We know that the froce acting between two masses is given by

$$F = \frac{kMm}{d^2}$$

where K is some constant. At first we didn't know what value this constant had. To find out we re-arrange the formula to

$$k = \frac{Fd^2}{Mm}$$

Now we take tow known masses (m & M) put them a distance of d apart and then measure the force pulling them together. We then plug these values into the equation, which gives us our constant k. We call this constant "G".

What G works out to be depends on what units we used to measure mass, time and distance.

15. Jan 20, 2009

chis

The pipe analogy was great I think you have done it. Sorry for being so slow. So G is our best generic assumtion of a unit of gravity?

16. Jan 20, 2009

mgb_phys

Yes - except we have sort-of been lying to you!
Newton's law of gravity isn't really correct.

It's very good for typical calculations of falling balls and orbiting satellites. But close to very heavy objects (like stars) it doesn't quite give you the correct answer.
That's what Einstein did - he wrote a new more complicated theory the gives a more accurate answer.

It doesn't change the value of G (or allow us to calculate it directly) but it does say that the equation above isn't exactly correct for all cases.
It's like having to take into account the bend in the pipe when working out lbs/feet - if the pipe is short the bend is small and you can ignore it, but in some case (if the pipe is long or the object is a black hole) you need to use the more accurate theory.

17. Jan 20, 2009

chis

Ah did Einstiens refinement include density as a contributing factor?
Is G a graviton?

Last edited: Jan 20, 2009
18. Jan 20, 2009

atyy

No, density is already in Newtonian theory. See the section "Differential Form" at http://en.wikipedia.org/wiki/Gauss's_law_for_gravitational_fields. In Newton's theory, gravity travels infinitely fast. Einstein's refinement was to make gravity travel at the speed of light.

No.

19. Jan 21, 2009

Je m'appelle

Yeah, by Henry Cavendish in 1798 if I'm not wrong.
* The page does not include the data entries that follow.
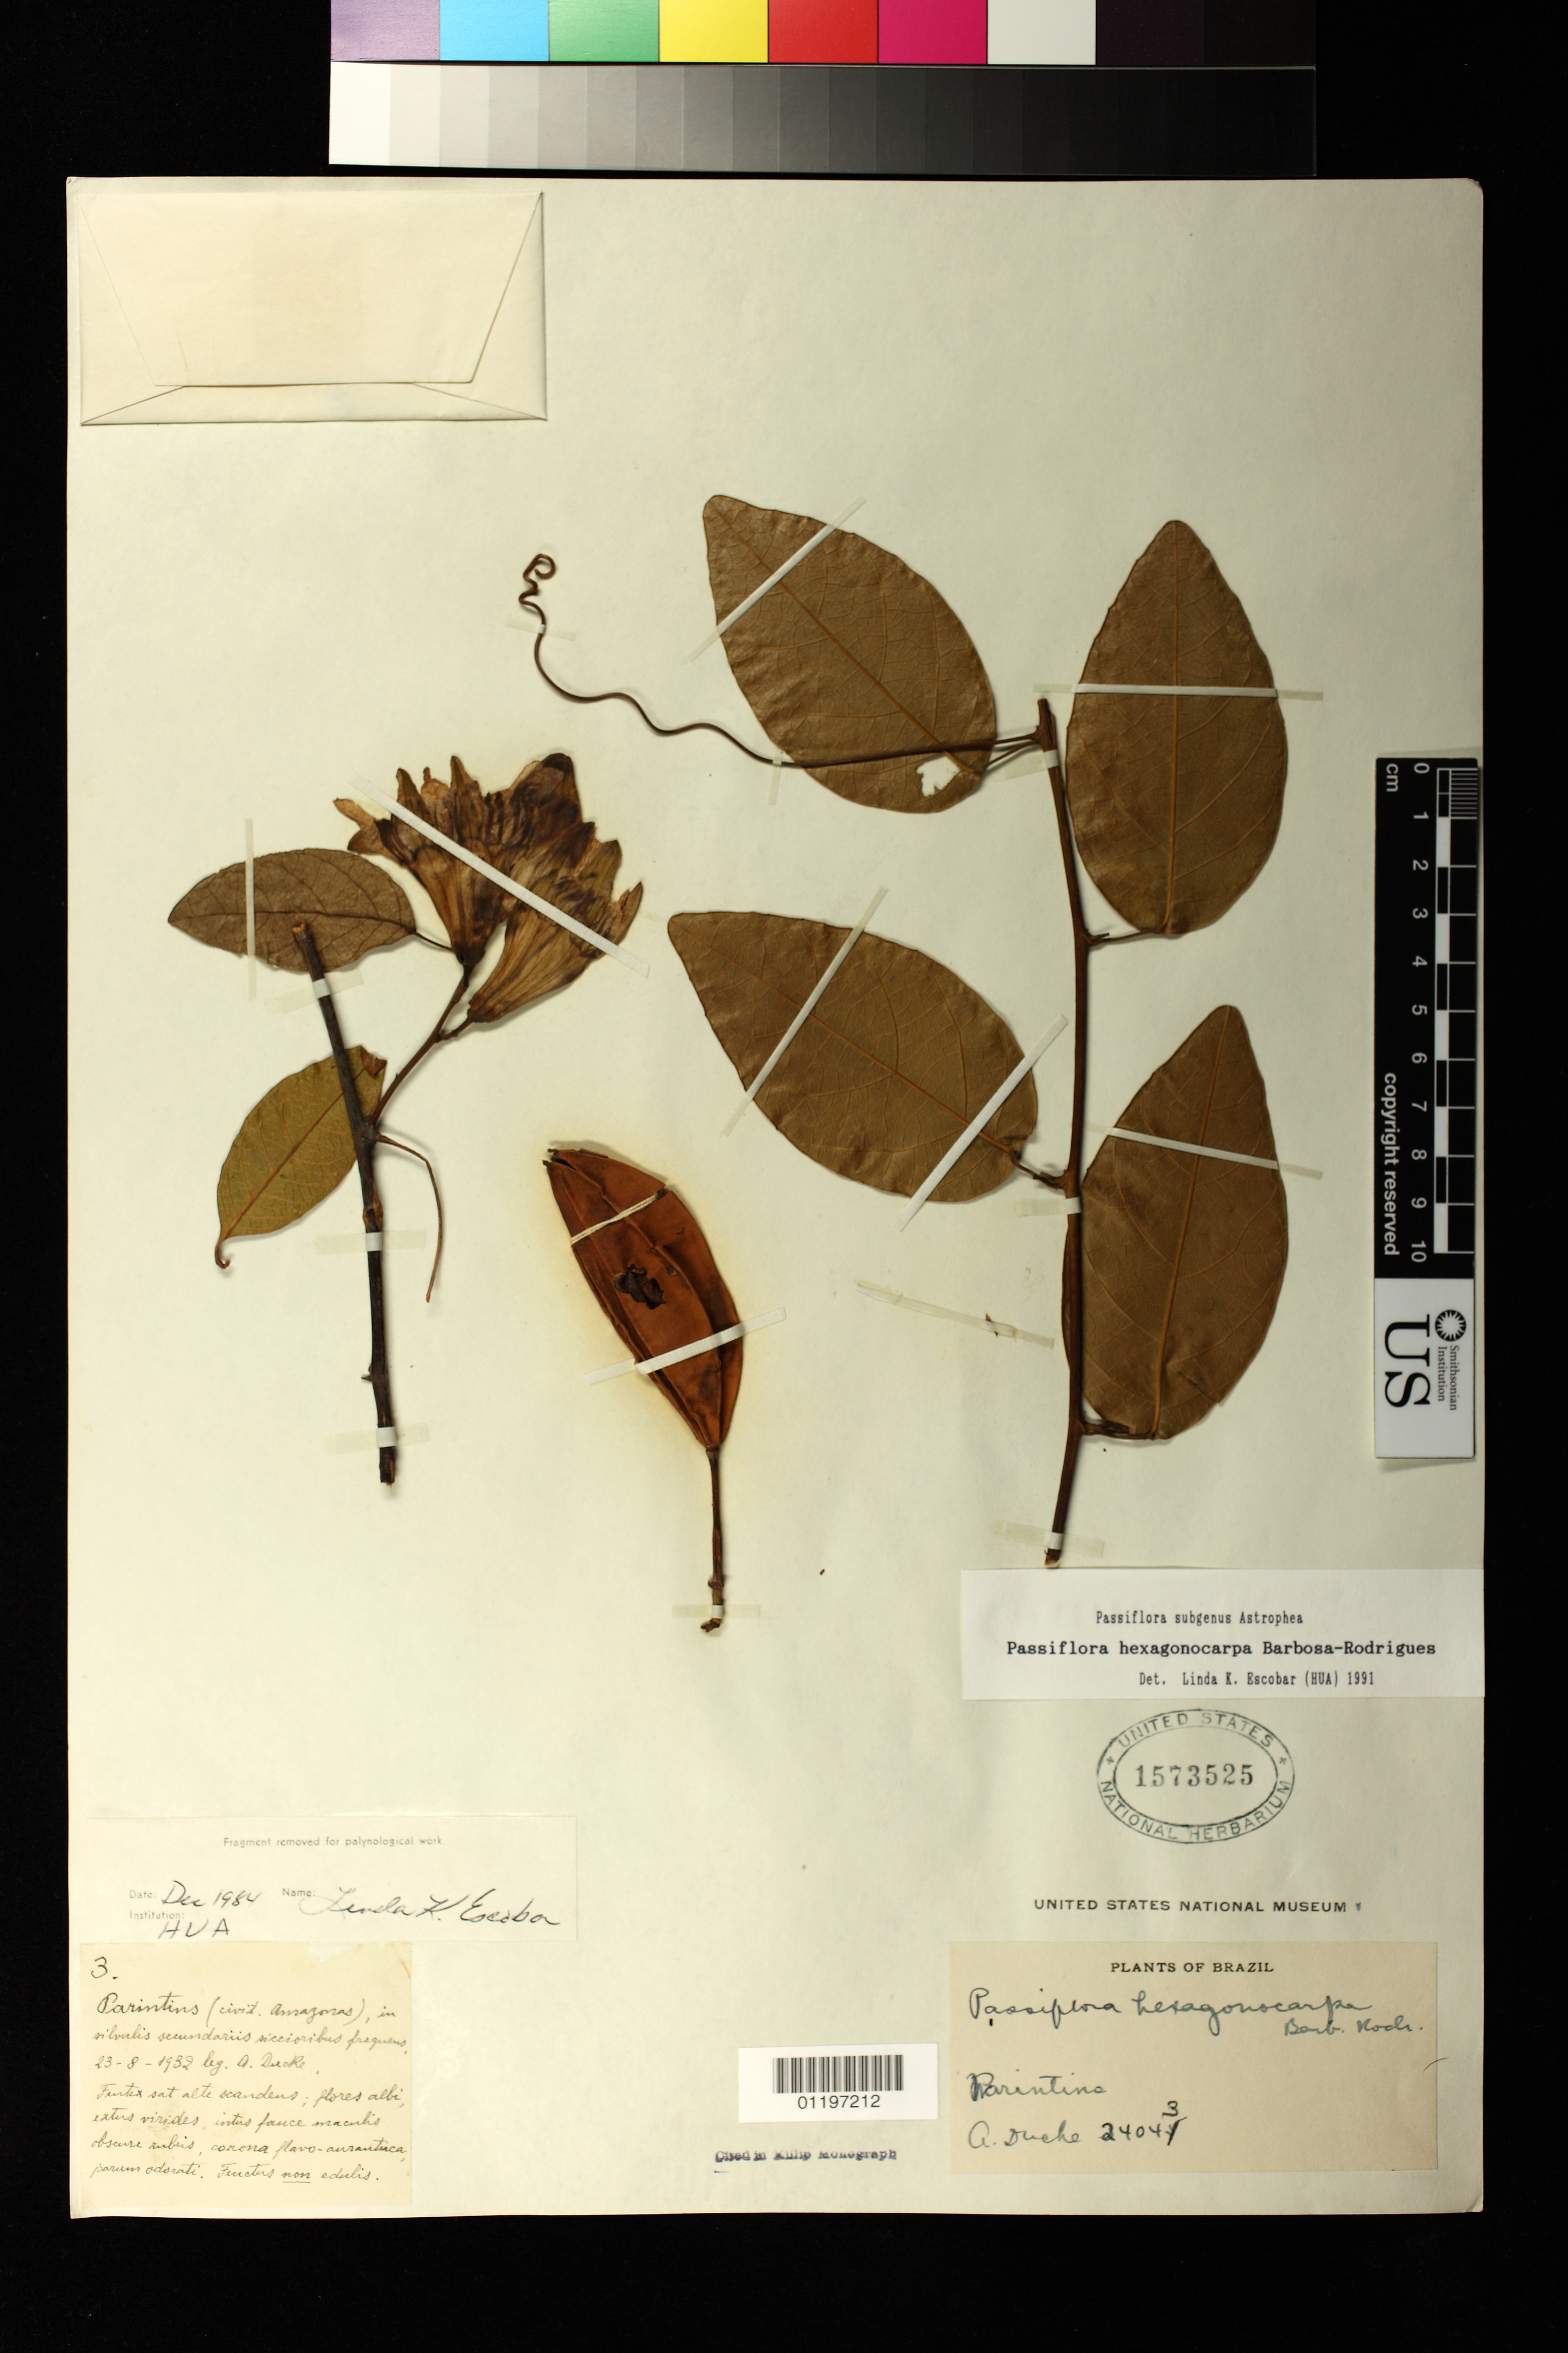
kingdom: Plantae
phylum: Tracheophyta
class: Magnoliopsida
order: Malpighiales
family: Passifloraceae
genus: Passiflora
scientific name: Passiflora hexagonocarpa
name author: Barb. Rodr.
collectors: A. Ducke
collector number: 24043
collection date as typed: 23 Aug 1932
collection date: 1932-08-23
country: Brazil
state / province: Amazonas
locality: Parintins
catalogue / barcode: US 1573525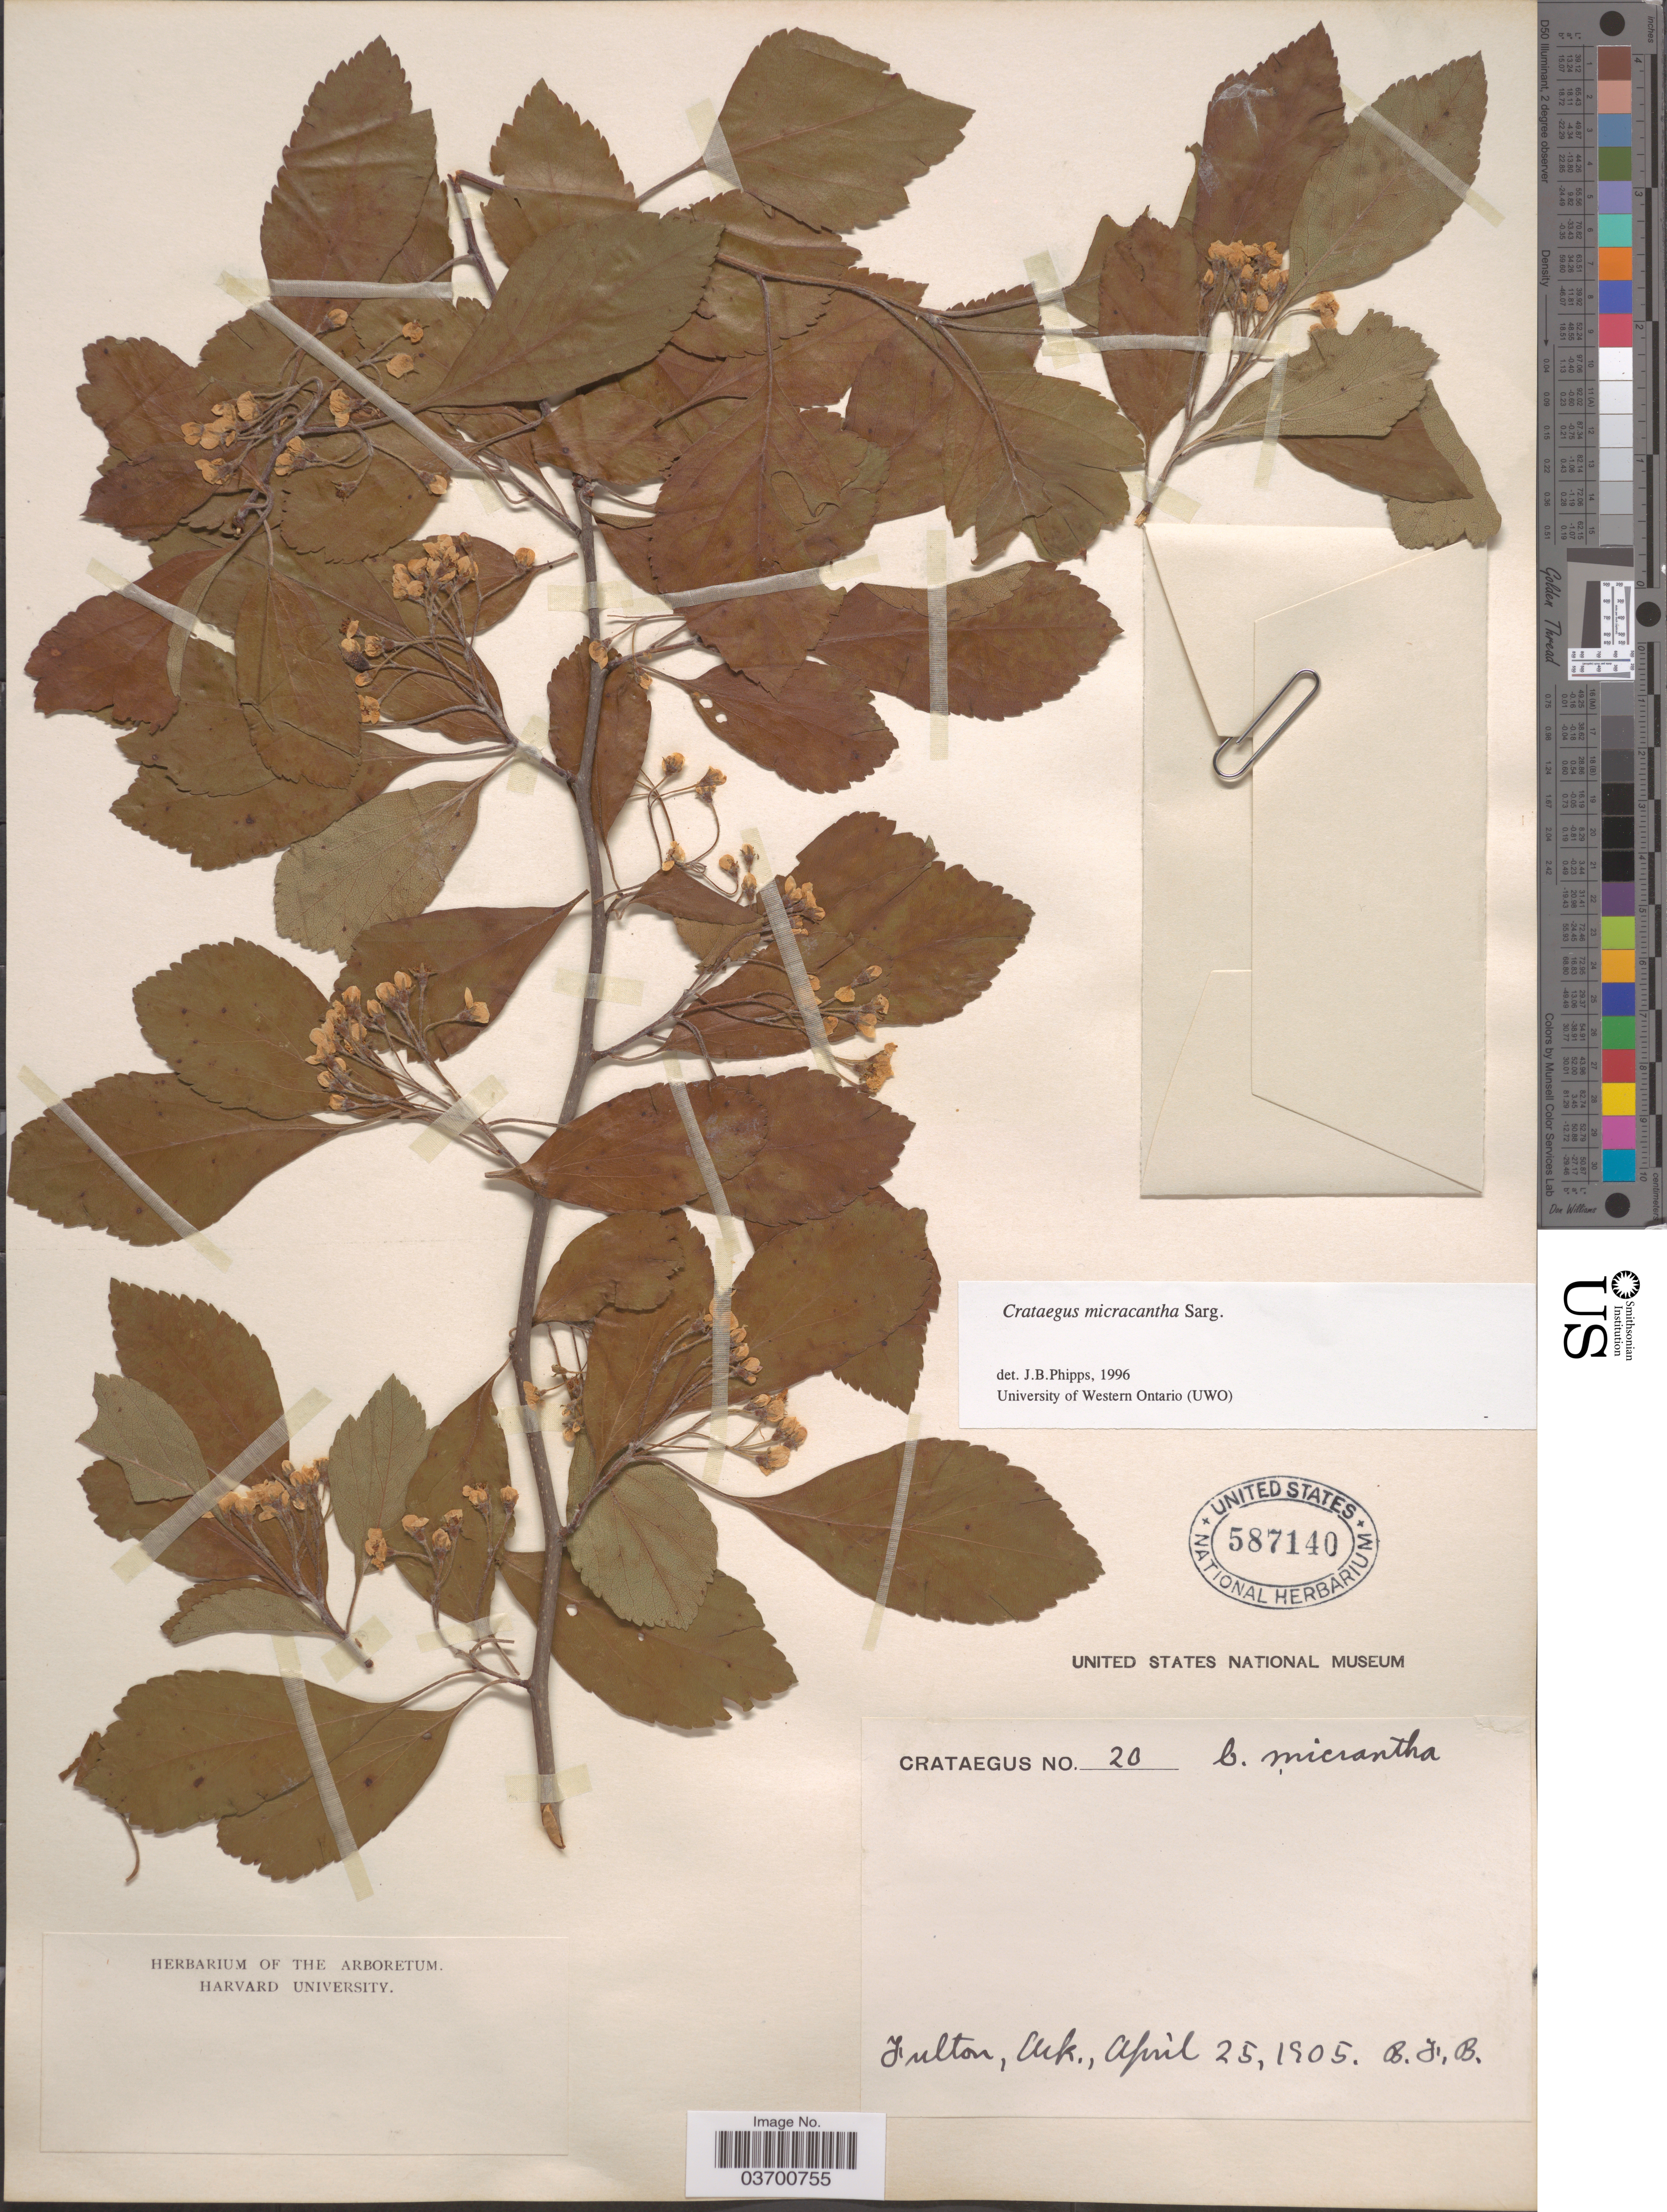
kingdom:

Oh, by the way, I watched a video of a MIT Classical Mechanics lecture by professor Walter Lewin, in which he affirmed that "the time it takes an apple to fall is independent of the mass of the Earth".

Is that true? Well, the apple(m) falls due to its gravitational interaction with Earth(M) by F = GMm/r^2, therefore we could apply t(g) = v/g (air resistance is not taken into consideration) to find the time it takes the apple to fall, right? However, as it is a function of "g", the bigger "g" is, the faster the apple will fall, right? But, "g" depends on the mass of the Earth (the mass of the apple is not taken into consideration as it is too small compared to Earth's), as we can see it in g = GM/r^2

So I really did not understand Mr. Lewin's point.